- Directed by: Michael Schwartz
- Screenplay by: Seth Reiss
- Story by: Andy Samberg; Seth Reiss;
- Produced by: Ali Bell; Andy Samberg; Craig Gillespie;
- Starring: Andy Samberg; Annette Bening;
- Production company: Party Over Here
- Distributed by: Focus Features (United States); Universal Pictures (International);
- Country: United States
- Language: English

= 42.6 Years =

Upcoming film by Michael Schwartz

42.6 Years is an upcoming American science fiction romantic comedy film directed by Michael Schwartz with a script by Seth Reiss. The film is set to star Andy Samberg and Annette Bening.

== Premise ==
After being cryogenically frozen for 42.6 years, a young man attempts to reconnect with his girlfriend who has lived a full life without him.

== Cast ==
- Andy Samberg as Ben
- Annette Bening as Ruthie
  - Florence Pugh as young Ruthie
- Alia Shawkat

== Production ==
Seth Reiss's script for 42.6 Years, landed on the 2022 Black List for best unproduced screenplays. It was based on an original idea by Andy Samberg, who later developed the story with Reiss. In February 2023, it was announced that Craig Gillespie would direct the film, with Samberg starring opposite Jean Smart; Amazon MGM Studios would distribute.

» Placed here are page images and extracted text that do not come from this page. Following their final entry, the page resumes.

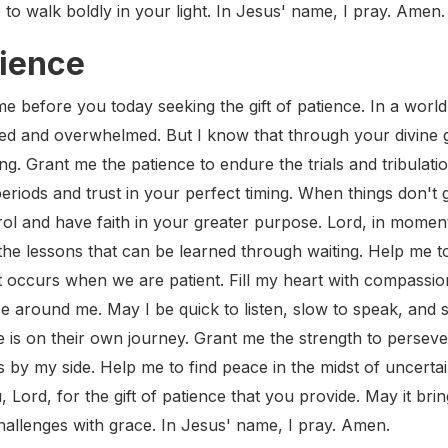
 to walk boldly in your light. In Jesus' name, I pray. Amen.
tience
e before you today seeking the gift of patience. In a world
ted and overwhelmed. But I know that through your divine gra
ng. Grant me the patience to endure the trials and tribulat
eriods and trust in your perfect timing. When things don't
ol and have faith in your greater purpose. Lord, in momen
the lessons that can be learned through waiting. Help me t
 occurs when we are patient. Fill my heart with compassio
e around me. May I be quick to listen, slow to speak, and 
 is on their own journey. Grant me the strength to perseve
by my side. Help me to find peace in the midst of uncertai
, Lord, for the gift of patience that you provide. May it br
challenges with grace. In Jesus' name, I pray. Amen.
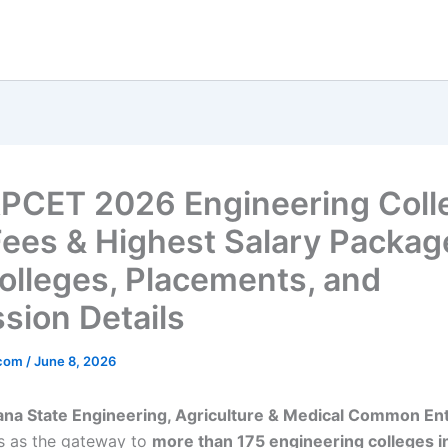
PCET 2026 Engineering Coll
Fees & Highest Salary Packag
olleges, Placements, and
sion Details
_com
/
June 8, 2026
ana State Engineering, Agriculture & Medical Common En
s as the gateway to
more than 175 engineering colleges i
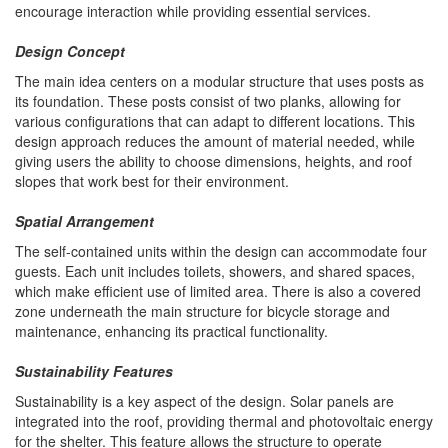
encourage interaction while providing essential services.
Design Concept
The main idea centers on a modular structure that uses posts as
its foundation. These posts consist of two planks, allowing for
various configurations that can adapt to different locations. This
design approach reduces the amount of material needed, while
giving users the ability to choose dimensions, heights, and roof
slopes that work best for their environment.
Spatial Arrangement
The self-contained units within the design can accommodate four
guests. Each unit includes toilets, showers, and shared spaces,
which make efficient use of limited area. There is also a covered
zone underneath the main structure for bicycle storage and
maintenance, enhancing its practical functionality.
Sustainability Features
Sustainability is a key aspect of the design. Solar panels are
integrated into the roof, providing thermal and photovoltaic energy
for the shelter. This feature allows the structure to operate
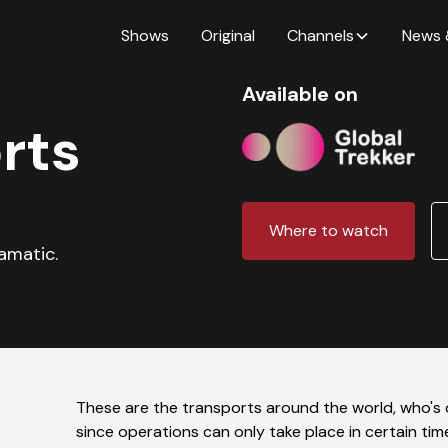
Shows
Original
Channels
News 
Available on
rts
Where to watch
ramatic.
These are the transports around the world, who's 
since operations can only take place in certain tim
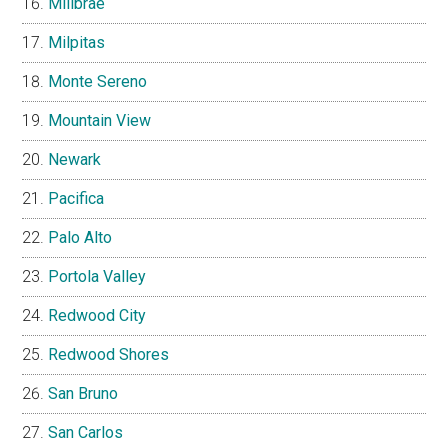
Millbrae
Milpitas
Monte Sereno
Mountain View
Newark
Pacifica
Palo Alto
Portola Valley
Redwood City
Redwood Shores
San Bruno
San Carlos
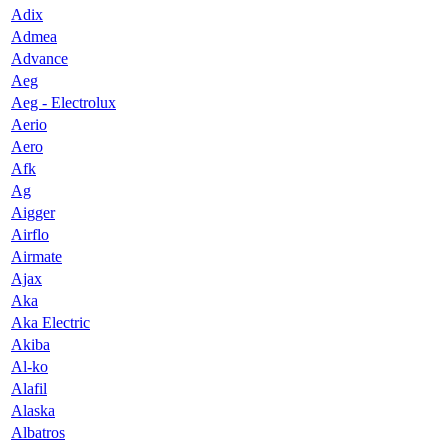
Adix
Admea
Advance
Aeg
Aeg - Electrolux
Aerio
Aero
Afk
Ag
Aigger
Airflo
Airmate
Ajax
Aka
Aka Electric
Akiba
Al-ko
Alafil
Alaska
Albatros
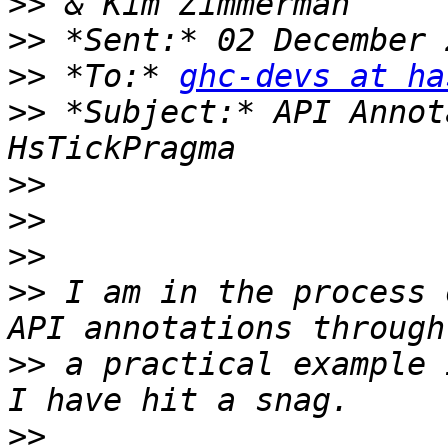
>>
>>
>>
 *To:* 
ghc-devs at ha
>>
 *Subject:* API Annot
>>
>>
>>
>>
 I am in the process 
>>
 a practical example 
>>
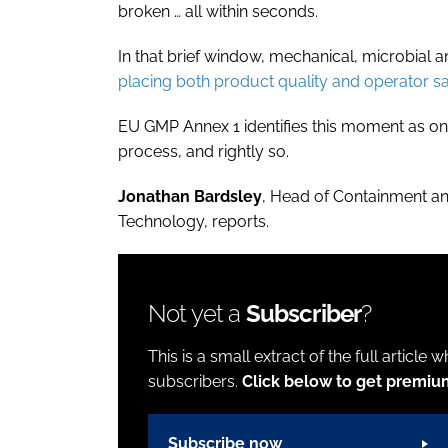
broken … all within seconds.
In that brief window, mechanical, microbial
placing both product quality and operator saf
EU GMP Annex 1 identifies this moment as one 
process, and rightly so.
Jonathan Bardsley
, Head of Containment a
Technology, reports.
Not yet a
Subscriber
?
This is a small extract of the full article 
subscribers.
Click below to get premiu
Subscribe now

Three years later, in March 2026, it was announced that Michael Schwartz would be taking over the role of director, with Gillespie remaining on as producer, whilst Annette Bening would replace Smart; Focus Features would distribute.

Production began in Jersey City and New York City in May 2026. Stand in casting calls revealed that Alia Shawkat would be joining the film in an undisclosed role. Florence Pugh was revealed to have joined the cast in June 2026.